The secret things belong to the LORD our God, but the things revealed belong to us and to our children forever, that we may follow all the words of this law. – Deuteronomy 29:29


Today’s Scripture Reading (November 15, 2015): Deuteronomy 29

God keeps secrets. Not everything is fit for our knowledge. There seems to be a few levels of knowledge within the realms of God. Some things are simply revealed to us. These things may be termed “self-evident,” although I have to admit that I am not sure that anything is truly undisputable. We seem to have to work at most things to truly understand them. (Just as a note, I am not convinced that there is anything even as simple as a “plain reading of the text.” Often this is our fallback position with regard to our biblical readings. But I am not sure that God ever intended there to be such a thing as a “plain reading.” God’s intention has always been that we would struggle with his words – and in the struggle truly learn what he expects out of us.) Other things are revealed to us as we work through problems. Every day we seem to unlock more of the mysteries of the universe. Our children will build on the knowledge that we possess, and they will do truly amazing things.
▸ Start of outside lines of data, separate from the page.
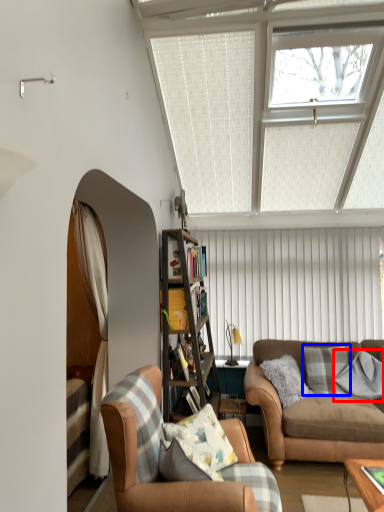
Question: Among these objects, which one is nearest to the camera, pillow (highlighted by a red box) or pillow (highlighted by a blue box)?

Choices:
 (A) pillow
 (B) pillow

Answer: (A)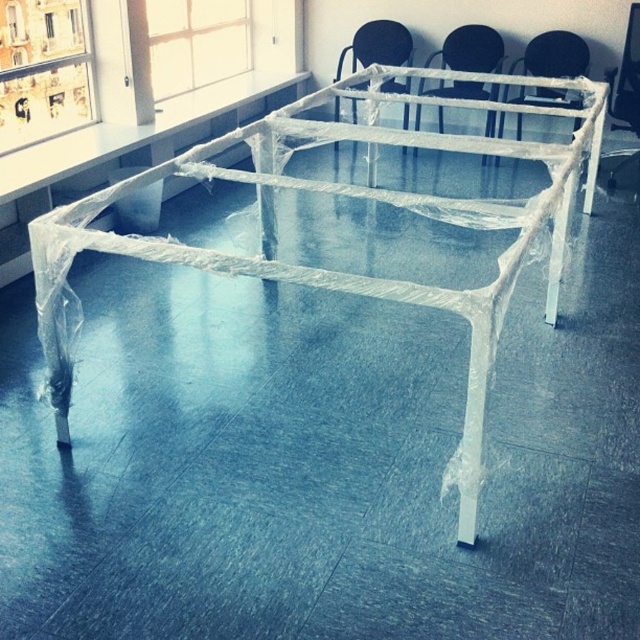
You are a maintenance worker who needs to clean the transparent plastic bed frame at center and the clear plastic chair at upper center. Which object should you clean first if you want to start with the one nearest to you?

You should clean the transparent plastic bed frame at center first because it is closer to you than the clear plastic chair at upper center.

You are standing at the entrance of the room and want to sit down. There is a transparent plastic chair at upper center. Where should you walk to reach it?

The transparent plastic chair at upper center is located at coordinates approximately 0.087 on the x axis and 0.867 on the y axis, so walk towards those coordinates to reach it.

You are a delivery person who needs to place a box between the clear plastic chair at upper center and the clear plastic chair at center. The box is 20 inches long. Can you fit the box between them without moving the chairs?

The clear plastic chair at upper center and the clear plastic chair at center are 19.62 inches apart from each other. Since the box is 20 inches long, it cannot fit between them without moving the chairs.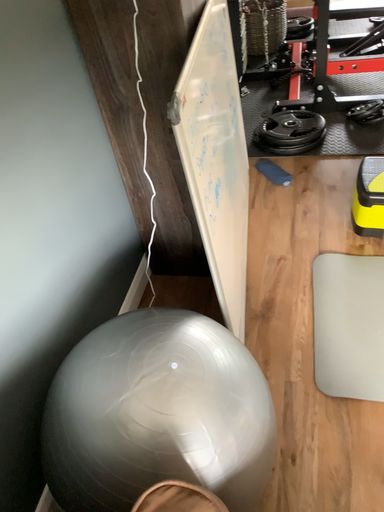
But there are some things that we will never really understand. There are a lot of things that I think fit into this last category. The evolution vs. creation argument might be one (and this is often a point that we cry out for a plain reading of the text. I have a recurring fantasy of God trying to teach Moses the processes of a God directed evolutionary process, and in the end the best way to describe the process is simply with the words “I molded you out of dirt.”) Many higher science problems often seem to be unsolvable, at least in this moment in time. We have theories, but we can’t say that we really know. And that is okay. It is the way it is supposed to be. There are some things that God keeps secret.

There is a Jewish teaching that God didn’t really become God until the moment of creation. Before creation, God was something else. He was still a powerful, omnipresent and omniscient being, but he was not God. They also believe that it is a sin to try to figure out what God was before creation. That knowledge remains securely in the domain of God – it is part of what he keeps secret.

I believe that if the people of God could simply embrace this idea, it would be revolutionary for the world. There would be no more fighting over the unknowable. We would find ourselves comfortable with the secrets of God. We would still be responsible for the things that has been revealed to us. We are responsible to love this broken planet, to bring light into the darkness and salt into the blandness of the earth. But we are under absolutely no pressure to know everything, or to be able to describe perfectly how everything works. And what we feel has been revealed, we would hold even that loosely. Our faith has never been based on what we know, except that we know Christ, and we know him crucified. In the long run, that is the only piece of knowledge that is essential. Nothing else really matters.